Walking the streets of Almolonga is like being in a spiritual Disneyland. Beyond the Scripture-laden stickers that adorn shiny Mercedes farm trucks, commercial testimonies – such as the Angels Bakery and the Vineyard of the Lord beverage kiosk – are found on every corner. And beaming smiles and kind gestures are as ubiquitous as churches.
 

 

Shillong, India



Why It’s Interesting:

Shillong is the capital of Meghalaya, one of only three Christian-majority states in India (all in the northeast). In 1905-1906, the area experienced revival, but the fire eventually died out. A century later, local believers prayed fervently for three years that God would come again – and he did! An outpouring in 2006-2007 saw thousands converted, healed, and delivered. Distilleries closed, and children spoke forth the Word of God.

The Experience:

A visit to Shillong, whose population is overwhelmingly Christian, is a special treat. Situated on a mile-high plateau a mere 35 miles (56 km) from Cherrapunji, the world’s wettest place, it is easy to understand why the area is called the “abode of the clouds”. Here you can meet eyewitnesses to God’s power, and visit rural churches where the revival continues.

 

 

Rukua (Beqa Island), Fiji


Why It’s Interesting:

Rukua is a coastal village on Beqa (pronounced Banga) Island, famous for its priestly clan of ceremonial firewalkers. After years of untimely deaths and social discord, villagers renounced the old ways and turned to God. The resulting transformation of their health, land, and community was featured on the Sentinel Group documentary, Let the Sea Resound.

The Experience:

Arriving in Rukua after a 45-minute boat ride, a short walk through the tropical fauna is a blessed experience. You can stay at a nearby resort or make it a day trip – but try to visit on a Sunday. The worship and fellow­ship are heavenly. It’s hard to imagine the ways things used to be, but they’ll tell you. And if you’re a diver, take time to swim out to the restored reef.

 

 

Algodao de Jandaira, Brazil



Why It’s Interesting:

Located in the desert region of northern Brazil, Algodao had not seen rain for 23 years. Only a handful of believers existed in this dying community – but as they cried out to God for help, he responded by opening the heavens. As rain poured down, the land and its people were transformed. Once described as “grey”, Algodao now grows several kinds of crops, and harvests fish and shrimp from a once dry reservoir.

The Experience:

A visit to Algodao is to witness the reality of Psalm 78:16: He brought streams out of a rocky crag and made water to flow down like rivers. Climb the mountain where believers prayed for God’s transforming touch. Then, walk the newly-paved streets and listen to the stories of how the “showers of blessing” have brought agri-jobs and doubled the population.

 

 

Isle of Lewis, Outer Hebrides, Scotland



Why It’s Interesting:

Scotland’s Outer Hebrides are well known for revivals, and none more so than the Isle of Lewis.

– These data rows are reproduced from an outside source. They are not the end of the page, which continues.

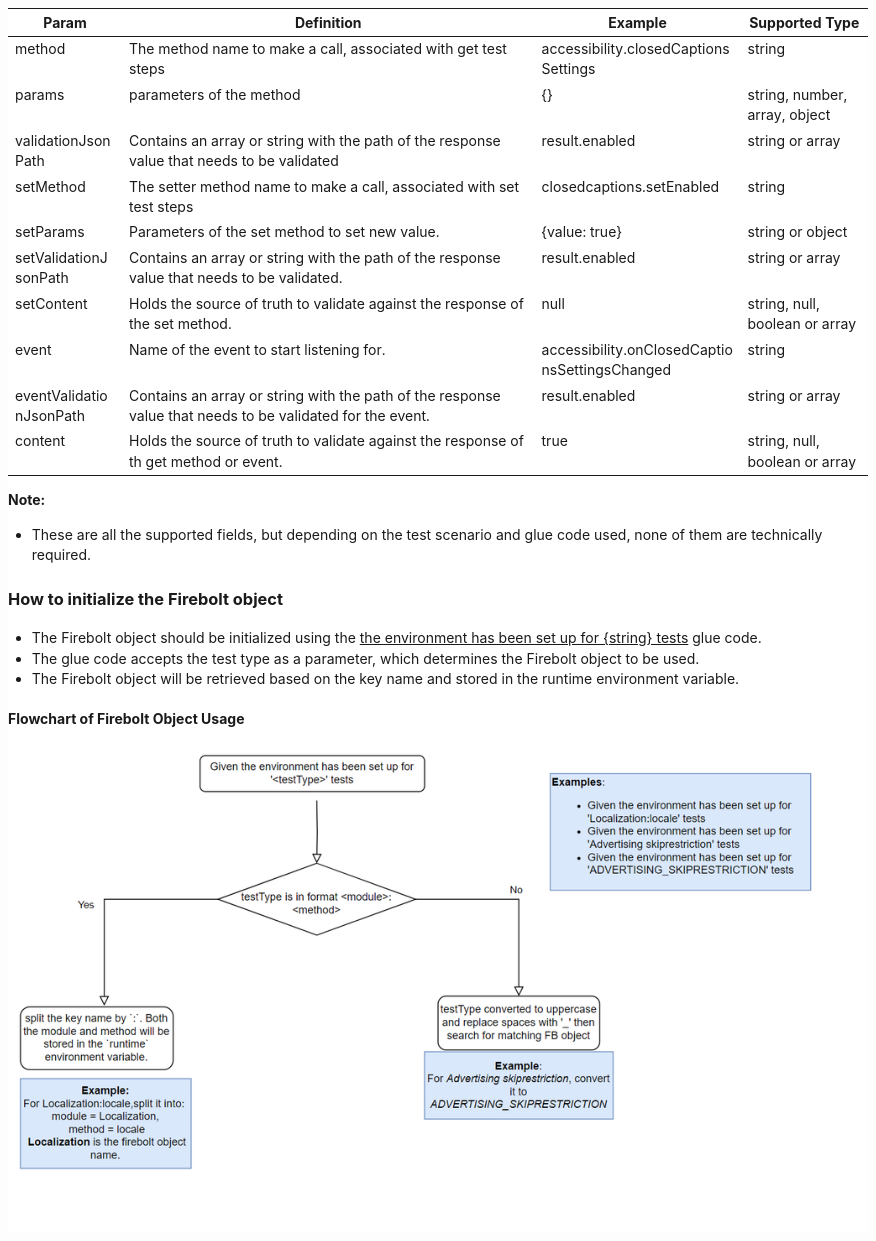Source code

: | **Param**               | **Definition**                                                                                            | **Example**                                   | **Supported Type**             |
| ----------------------- | --------------------------------------------------------------------------------------------------------- | --------------------------------------------- | ------------------------------ |
| method                  | The method name to make a call, associated with get test steps                                            | accessibility.closedCaptionsSettings          | string                         |
| params                  | parameters of the method                                                                                  | {}                                            | string, number, array, object  |
| validationJsonPath      | Contains an array or string with the path of the response value that needs to be validated                | result.enabled                                | string or array                |
| setMethod               | The setter method name to make a call, associated with set test steps                                     | closedcaptions.setEnabled                     | string                         |
| setParams               | Parameters of the set method to set new value.                                                            | {value: true}                                 | string or object               |
| setValidationJsonPath   | Contains an array or string with the path of the response value that needs to be validated.               | result.enabled                                | string or array                |
| setContent              | Holds the source of truth to validate against the response of the set method.                             | null                                          | string, null, boolean or array |
| event                   | Name of the event to start listening for.                                                                 | accessibility.onClosedCaptionsSettingsChanged | string                         |
| eventValidationJsonPath | Contains an array or string with the path of the response value that needs to be validated for the event. | result.enabled                                | string or array                |
| content                 | Holds the source of truth to validate against the response of th get method or event.                     | true                                          | string, null, boolean or array |

**Note:**

- These are all the supported fields, but depending on the test scenario and glue code used, none of them are technically required.

### How to initialize the Firebolt object
- The Firebolt object should be initialized using the [the environment has been set up for {string} tests](../../support/step_definitions/testSetup.md#the-environment-has-been-set-up-for-string-tests) glue code.
- The glue code accepts the test type as a parameter, which determines the Firebolt object to be used.
- The Firebolt object will be retrieved based on the key name and stored in the runtime environment variable.

#### Flowchart of Firebolt Object Usage
![alt text](envSetupFlowchart.png)
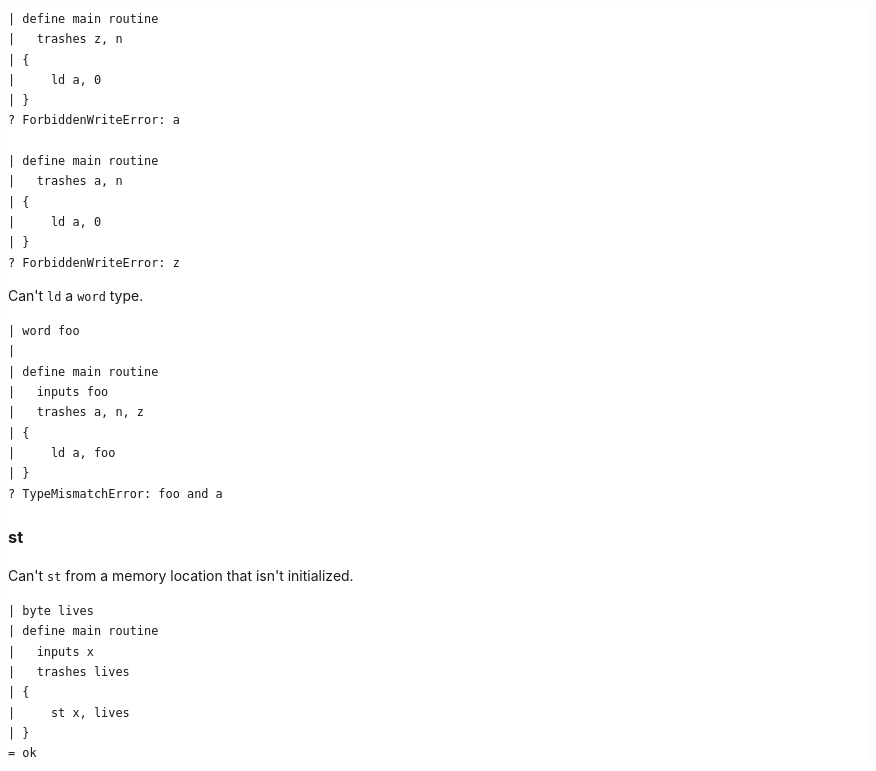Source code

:     | define main routine
    |   trashes z, n
    | {
    |     ld a, 0
    | }
    ? ForbiddenWriteError: a

    | define main routine
    |   trashes a, n
    | {
    |     ld a, 0
    | }
    ? ForbiddenWriteError: z

Can't `ld` a `word` type.

    | word foo
    | 
    | define main routine
    |   inputs foo
    |   trashes a, n, z
    | {
    |     ld a, foo
    | }
    ? TypeMismatchError: foo and a

### st ###

Can't `st` from a memory location that isn't initialized.

    | byte lives
    | define main routine
    |   inputs x
    |   trashes lives
    | {
    |     st x, lives
    | }
    = ok
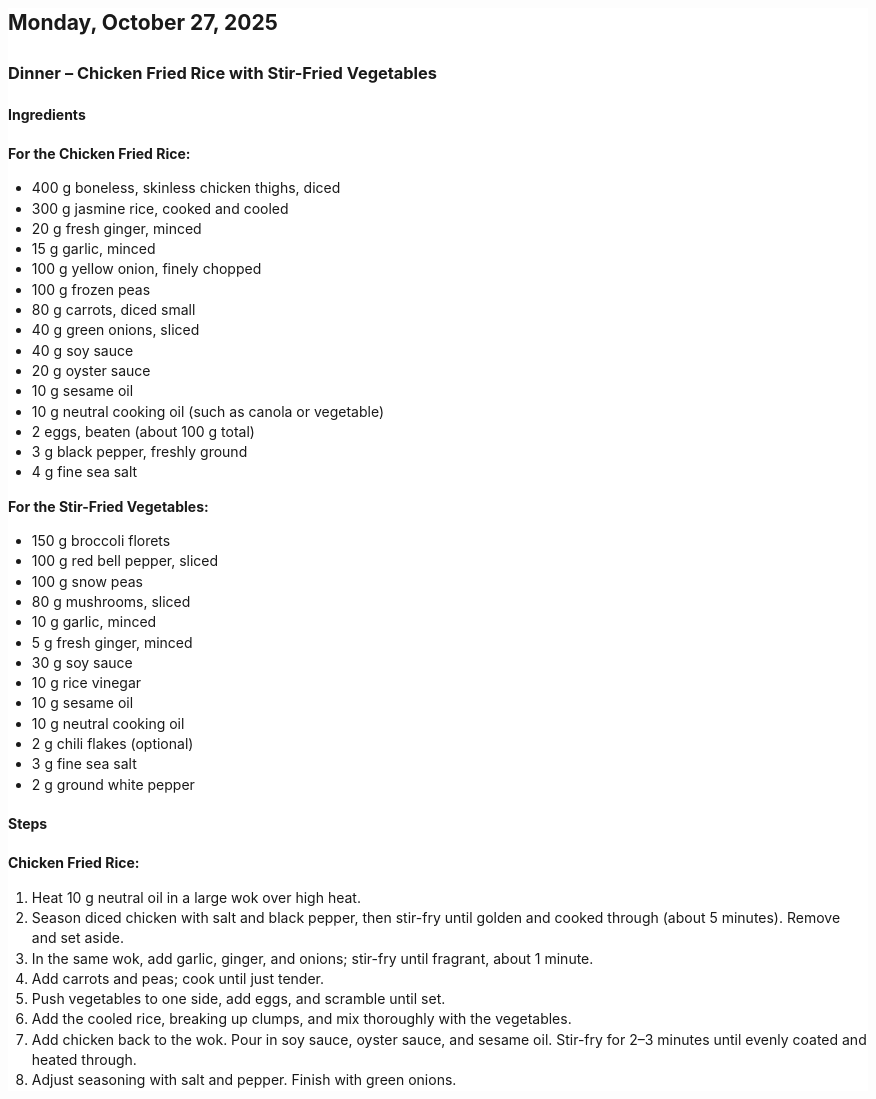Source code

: ## Monday, October 27, 2025

### Dinner – Chicken Fried Rice with Stir-Fried Vegetables

#### Ingredients
**For the Chicken Fried Rice:**
- 400 g boneless, skinless chicken thighs, diced
- 300 g jasmine rice, cooked and cooled
- 20 g fresh ginger, minced
- 15 g garlic, minced
- 100 g yellow onion, finely chopped
- 100 g frozen peas
- 80 g carrots, diced small
- 40 g green onions, sliced
- 40 g soy sauce
- 20 g oyster sauce
- 10 g sesame oil
- 10 g neutral cooking oil (such as canola or vegetable)
- 2 eggs, beaten (about 100 g total)
- 3 g black pepper, freshly ground
- 4 g fine sea salt

**For the Stir-Fried Vegetables:**
- 150 g broccoli florets
- 100 g red bell pepper, sliced
- 100 g snow peas
- 80 g mushrooms, sliced
- 10 g garlic, minced
- 5 g fresh ginger, minced
- 30 g soy sauce
- 10 g rice vinegar
- 10 g sesame oil
- 10 g neutral cooking oil
- 2 g chili flakes (optional)
- 3 g fine sea salt
- 2 g ground white pepper

#### Steps

**Chicken Fried Rice:**
1. Heat 10 g neutral oil in a large wok over high heat.
2. Season diced chicken with salt and black pepper, then stir-fry until golden and cooked through (about 5 minutes). Remove and set aside.
3. In the same wok, add garlic, ginger, and onions; stir-fry until fragrant, about 1 minute.
4. Add carrots and peas; cook until just tender.
5. Push vegetables to one side, add eggs, and scramble until set.
6. Add the cooled rice, breaking up clumps, and mix thoroughly with the vegetables.
7. Add chicken back to the wok. Pour in soy sauce, oyster sauce, and sesame oil. Stir-fry for 2–3 minutes until evenly coated and heated through.
8. Adjust seasoning with salt and pepper. Finish with green onions.
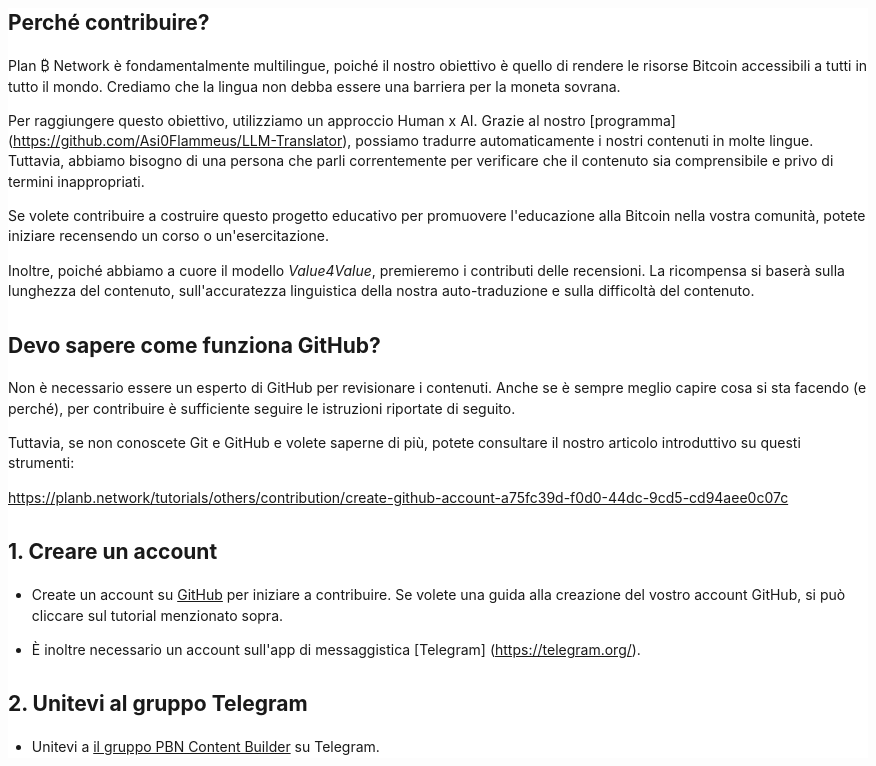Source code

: ## Perché contribuire?

Plan ₿ Network è fondamentalmente multilingue, poiché il nostro obiettivo è quello di rendere le risorse Bitcoin accessibili a tutti in tutto il mondo. Crediamo che la lingua non debba essere una barriera per la moneta sovrana.

Per raggiungere questo obiettivo, utilizziamo un approccio Human x AI. Grazie al nostro [programma] (https://github.com/Asi0Flammeus/LLM-Translator), possiamo tradurre automaticamente i nostri contenuti in molte lingue. Tuttavia, abbiamo bisogno di una persona che parli correntemente per verificare che il contenuto sia comprensibile e privo di termini inappropriati.

Se volete contribuire a costruire questo progetto educativo per promuovere l'educazione alla Bitcoin nella vostra comunità, potete iniziare recensendo un corso o un'esercitazione.

Inoltre, poiché abbiamo a cuore il modello *Value4Value*, premieremo i contributi delle recensioni. La ricompensa si baserà sulla lunghezza del contenuto, sull'accuratezza linguistica della nostra auto-traduzione e sulla difficoltà del contenuto.

## Devo sapere come funziona GitHub?

Non è necessario essere un esperto di GitHub per revisionare i contenuti. Anche se è sempre meglio capire cosa si sta facendo (e perché), per contribuire è sufficiente seguire le istruzioni riportate di seguito.

Tuttavia, se non conoscete Git e GitHub e volete saperne di più, potete consultare il nostro articolo introduttivo su questi strumenti:

https://planb.network/tutorials/others/contribution/create-github-account-a75fc39d-f0d0-44dc-9cd5-cd94aee0c07c
## 1. Creare un account


- Create un account su [GitHub](https://github.com/) per iniziare a contribuire. Se volete una guida alla creazione del vostro account GitHub, si può cliccare sul tutorial menzionato sopra.

- È inoltre necessario un account sull'app di messaggistica [Telegram] (https://telegram.org/).

## 2. Unitevi al gruppo Telegram


- Unitevi a [il gruppo PBN Content Builder](https://t.me/PlanBNetwork_ContentBuilder) su Telegram.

Although it has now been a half century since the last notable visitation, the lingering effects of this mighty move can still be felt. Thousands were saved over the years as they came under great conviction of sin – including many sailors and fishermen on passing ships.

The Experience:

Crashing waves, standing stones, endless moors – they’re all here. In the Hebrides things last a long time, which is why there are still people around with firsthand memories of the early 1950s revivals. For a special treat visit with Katie Campbell at her loom on the Isle of Harris, or attend Sunday services at Barvas where they still sing the Psalms in Gaelic.